Biddeford artist who goes by the name, Salazar, created a painting titled Along the Mighty Saco River.
“Resurgam is Latin for ‘I shall rise again,’” Salazar said. “I did this painting in 2017. There were about four or five of them based on the mills in Biddeford and Saco. Mills are trying to come back.” When asked if Salazar had hope in the return of the industry, he responded: “I have hope in the people that might make it happen.”
Westbrook artist, Jaime Wing, approached the theme with a plate lithograph print of a stark white body suspended in darkness titled Floating. When asked about their inspiration, Wing responded, “I was thinking about how we are all on the verge at this moment, politically and emotionally. That is something people are uncomfortable with.”
“On the Verge” replaces the Creative Portland’s second juried exhibition, “(Almost) Black & White” that was displayed from April 2018 to Oct. 2018. As Portland’s official nonprofit arts agency founded in 2010, Creative Portland’s mission is to support the creative economy through the arts by providing resources, fostering partnerships and by marketing the city’s artistic talents and cultural assets.

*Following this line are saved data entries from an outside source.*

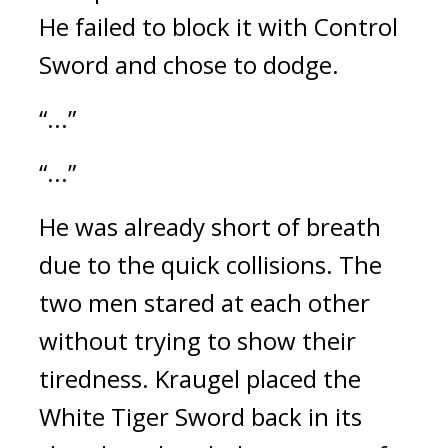
He failed to block it with Control 
Sword and chose to dodge.
“...”
“...”
He was already short of breath 
due to the quick collisions. 
The 
two men stared at each other 
without trying to show their 
tiredness. 
Kraugel placed the 
White Tiger Sword back in its 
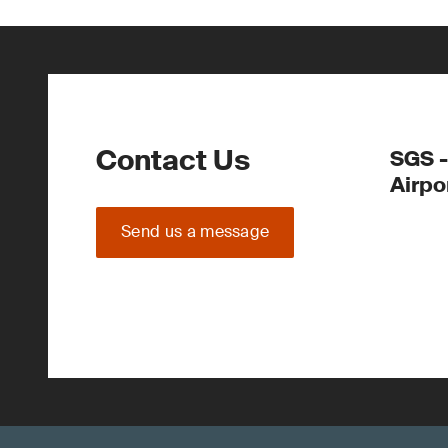
Contact Us
SGS -
Airpo
Send us a message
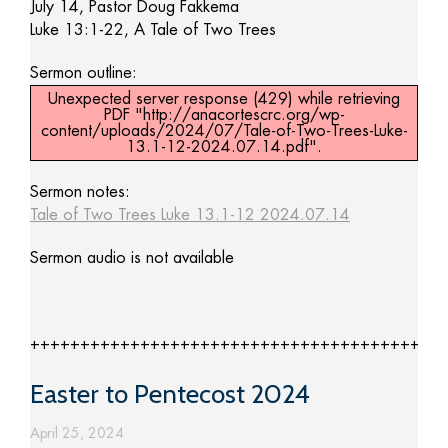
July 14, Pastor Doug Fakkema
Luke 13:1-22, A Tale of Two Trees
Sermon outline:
Unexpected server response (429) while retrieving
PDF "http://anacortescrc.org/wp-
content/uploads/2024/07/Tale-of-Two-Trees-Luke-
13.1-12-2024.07.14.pdf".
Sermon notes:
Tale of Two Trees Luke 13.1-12 2024.07.14
Sermon audio is not available
+++++++++++++++++++++++++++++++++++++++++
Easter to Pentecost 2024
April 25, 2024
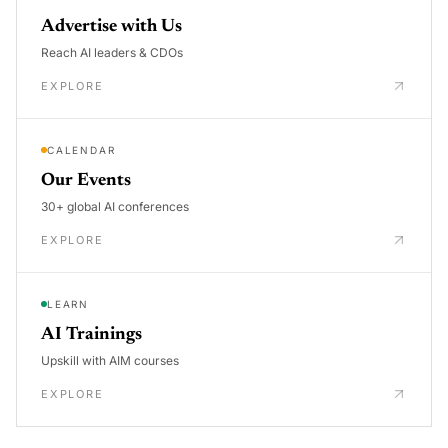
Advertise with Us
Reach AI leaders & CDOs
EXPLORE
CALENDAR
Our Events
30+ global AI conferences
EXPLORE
LEARN
AI Trainings
Upskill with AIM courses
EXPLORE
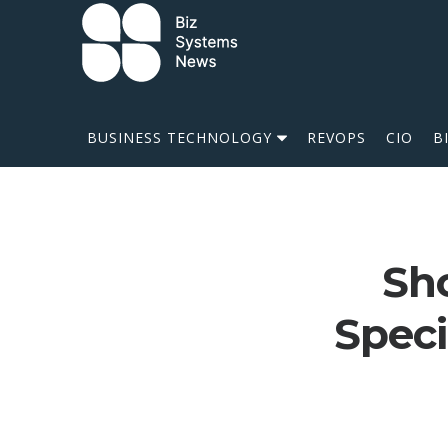
Skip to content
 search term
BUSINESS TECHNOLOGY
REVOPS
CIO
B
Sho
Speci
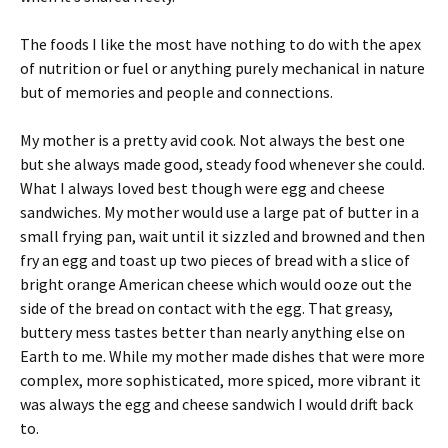
The foods I like the most have nothing to do with the apex
of nutrition or fuel or anything purely mechanical in nature
but of memories and people and connections.
My mother is a pretty avid cook. Not always the best one
but she always made good, steady food whenever she could.
What I always loved best though were egg and cheese
sandwiches. My mother would use a large pat of butter in a
small frying pan, wait until it sizzled and browned and then
fry an egg and toast up two pieces of bread with a slice of
bright orange American cheese which would ooze out the
side of the bread on contact with the egg. That greasy,
buttery mess tastes better than nearly anything else on
Earth to me. While my mother made dishes that were more
complex, more sophisticated, more spiced, more vibrant it
was always the egg and cheese sandwich I would drift back
to.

They also established the First Friday Art Walk in 2000 that has become a cultural and artistic hub for people to visit galleries, museums, and buy artwork from local venders in Portland’s Art District on the first Friday of every month.
The next First Friday Art Walk will be on Friday Nov. 2 where the public can access the Creative Portland Art Gallery from 6 p.m. to 7 p.m.
Creative Portland is located at 84 Free Street, directly across from the back entrance of Maine College of Art and is open Monday through Friday from 10 a.m. to 4 p.m.